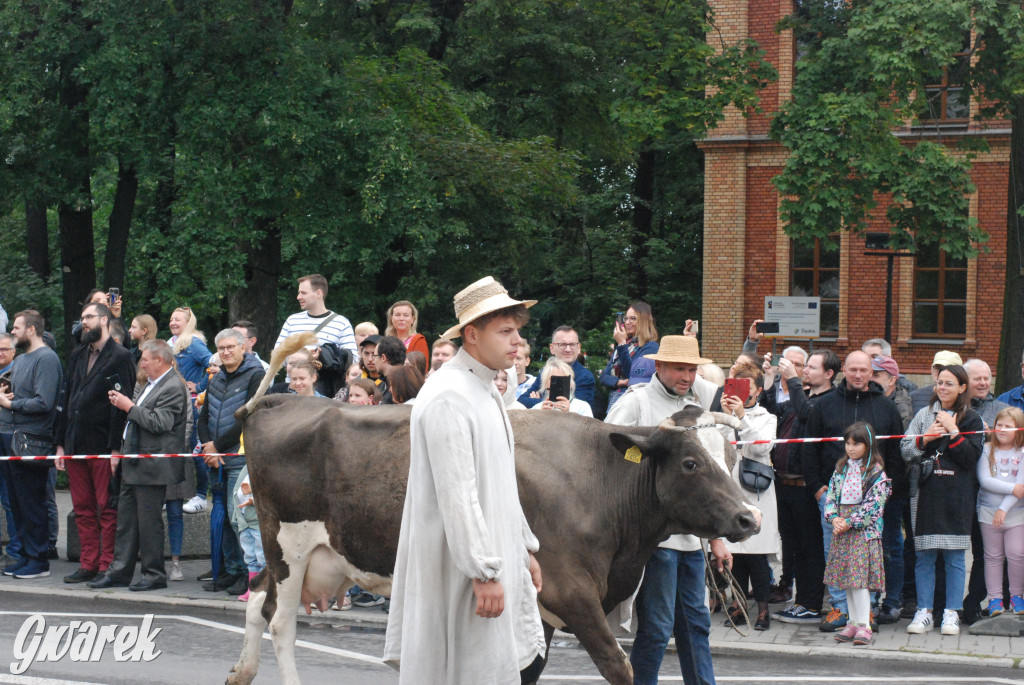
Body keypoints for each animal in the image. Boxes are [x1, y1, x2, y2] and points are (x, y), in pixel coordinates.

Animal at [224, 389, 753, 683]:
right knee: (279, 622)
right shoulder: (571, 592)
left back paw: (240, 672)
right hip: (288, 546)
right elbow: (617, 667)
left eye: (731, 458)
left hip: (298, 554)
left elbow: (529, 670)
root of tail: (282, 398)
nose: (750, 519)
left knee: (257, 599)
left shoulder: (540, 604)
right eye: (691, 463)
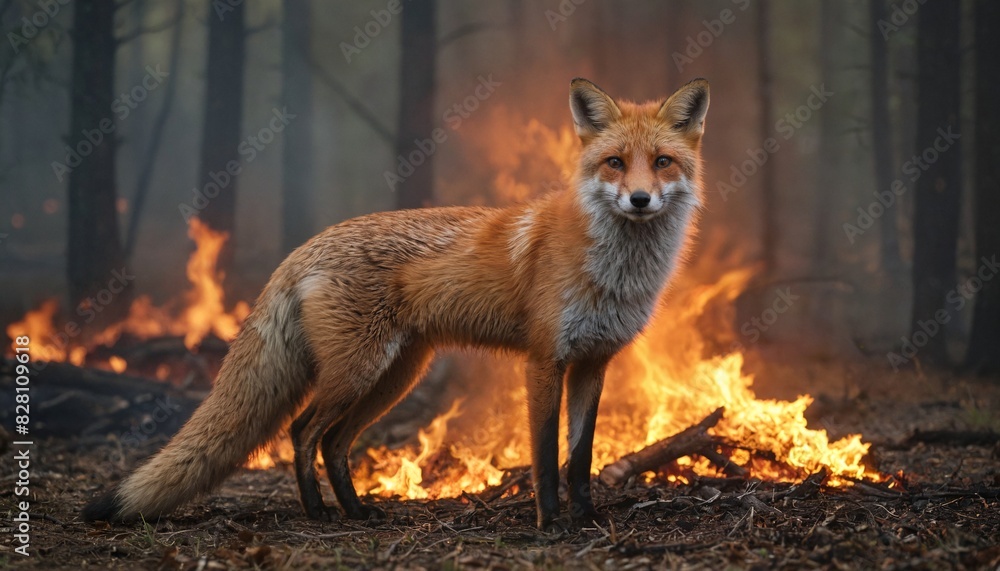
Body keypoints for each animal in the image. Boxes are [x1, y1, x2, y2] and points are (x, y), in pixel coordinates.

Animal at [82, 77, 710, 531]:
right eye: (614, 163)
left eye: (661, 162)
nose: (639, 199)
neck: (614, 272)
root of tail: (304, 247)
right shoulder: (543, 361)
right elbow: (546, 454)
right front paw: (550, 525)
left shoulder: (592, 363)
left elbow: (579, 458)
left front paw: (586, 520)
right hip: (358, 372)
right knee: (302, 431)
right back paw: (318, 513)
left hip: (393, 377)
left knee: (333, 442)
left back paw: (357, 511)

◆ Task directions:
Repeat every record precisely. Any picture among them stays out of the copy.

◆ Task answer:
Body keypoints for each animal in the image. Boxes are [x1, y1, x2, y2] and points are (x, y), in pixel coordinates.

Animal at [224, 389, 753, 683]:
right knee: (279, 622)
right shoulder: (571, 592)
left back paw: (240, 672)
right hip: (288, 546)
right elbow: (617, 667)
left eye: (731, 458)
left hip: (298, 554)
left elbow: (529, 670)
root of tail: (282, 398)
nose: (750, 519)
left knee: (257, 599)
left shoulder: (540, 604)
right eye: (691, 463)
Body keypoints for each animal in the image. Boxes are [x1, y1, x2, y2] and points are (x, y), in pixel coordinates.

Animal at [82, 77, 710, 531]:
right eye: (614, 163)
left eye: (661, 162)
nose: (639, 199)
neck: (614, 272)
root of tail: (304, 247)
right shoulder: (543, 361)
right elbow: (546, 454)
right front paw: (550, 525)
left shoulder: (592, 363)
left elbow: (579, 458)
left front paw: (586, 520)
right hip: (358, 372)
right knee: (302, 431)
right back paw: (318, 513)
left hip: (393, 377)
left knee: (333, 442)
left back paw: (357, 511)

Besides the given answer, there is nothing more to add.